··· Task inputs

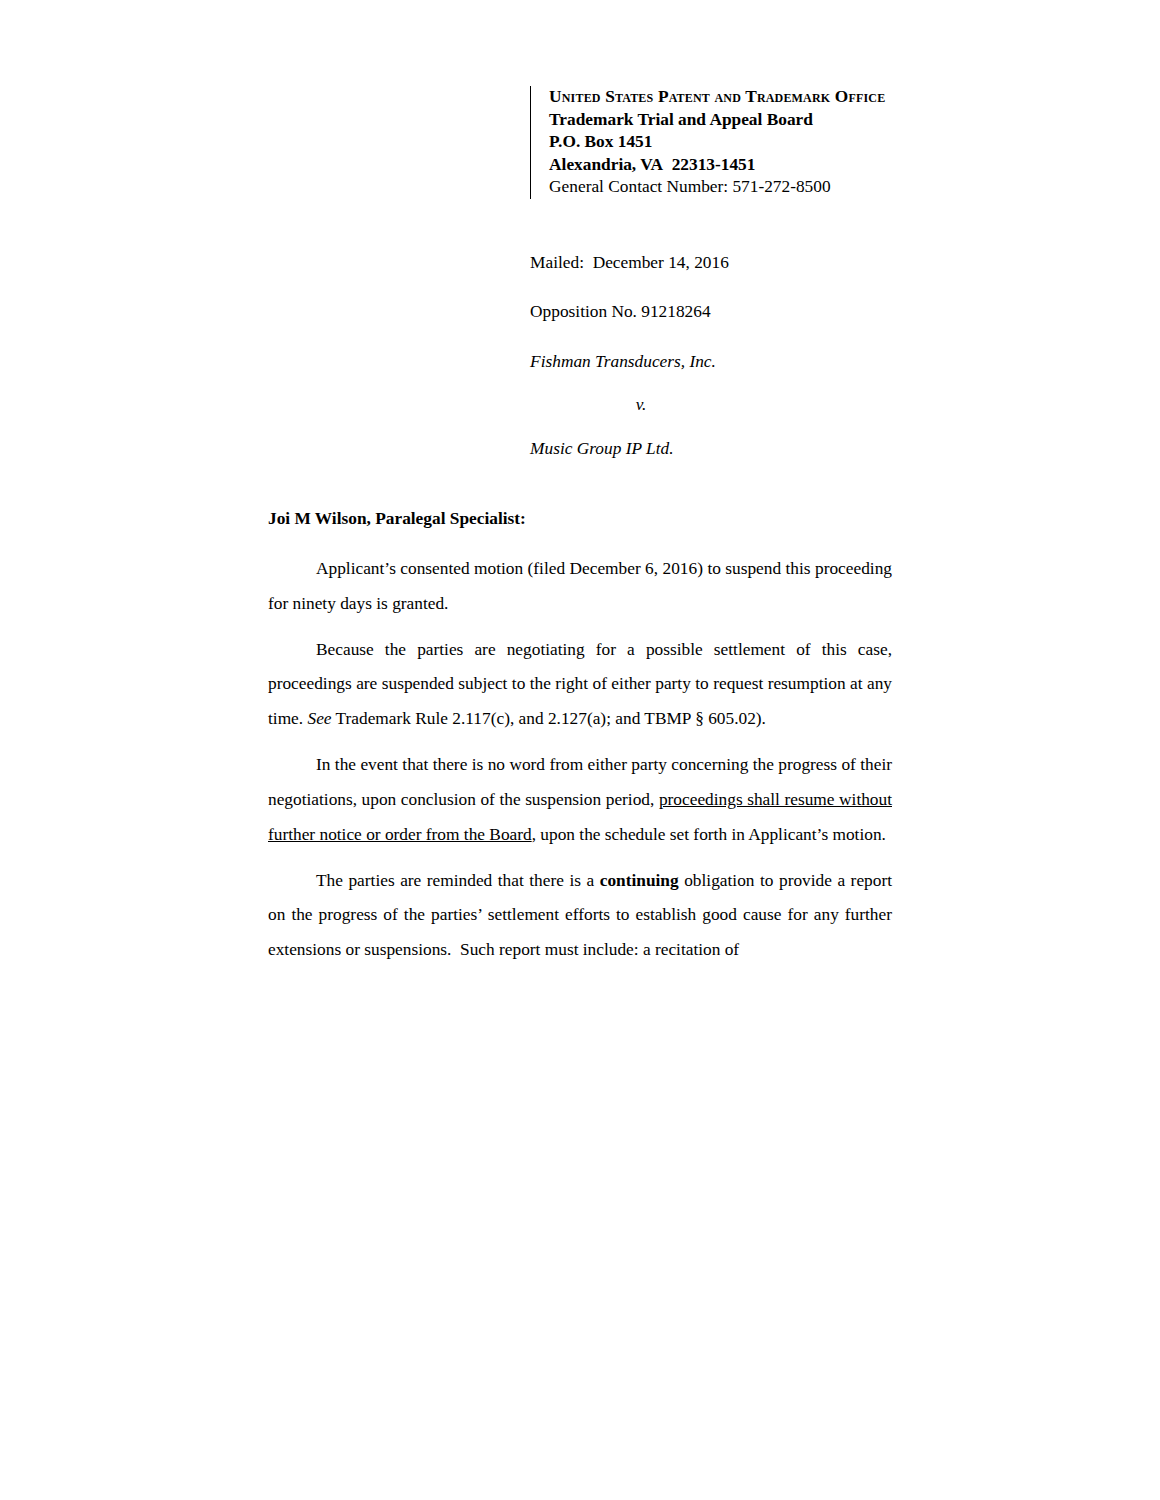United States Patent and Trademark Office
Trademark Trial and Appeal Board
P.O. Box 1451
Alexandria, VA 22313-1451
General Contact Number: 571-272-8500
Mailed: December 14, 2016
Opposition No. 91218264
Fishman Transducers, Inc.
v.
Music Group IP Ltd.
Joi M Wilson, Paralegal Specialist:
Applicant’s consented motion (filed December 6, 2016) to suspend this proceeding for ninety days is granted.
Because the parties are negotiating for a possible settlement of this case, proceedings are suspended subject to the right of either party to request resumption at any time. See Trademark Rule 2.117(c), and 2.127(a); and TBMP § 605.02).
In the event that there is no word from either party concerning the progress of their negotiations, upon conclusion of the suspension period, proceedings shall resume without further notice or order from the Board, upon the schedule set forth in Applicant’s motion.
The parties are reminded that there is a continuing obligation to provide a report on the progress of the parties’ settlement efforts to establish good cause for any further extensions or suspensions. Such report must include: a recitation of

······

**Task objective**
If a line above contains the word "progress", list it.

**Result**
In the event that there is no word from either party concerning the progress of their negotiations, upon conclusion of the suspension period, proceedings shall resume without further notice or order from the Board, upon the schedule set forth in Applicant’s motion.
The parties are reminded that there is a continuing obligation to provide a report on the progress of the parties’ settlement efforts to establish good cause for any further extensions or suspensions. Such report must include: a recitation of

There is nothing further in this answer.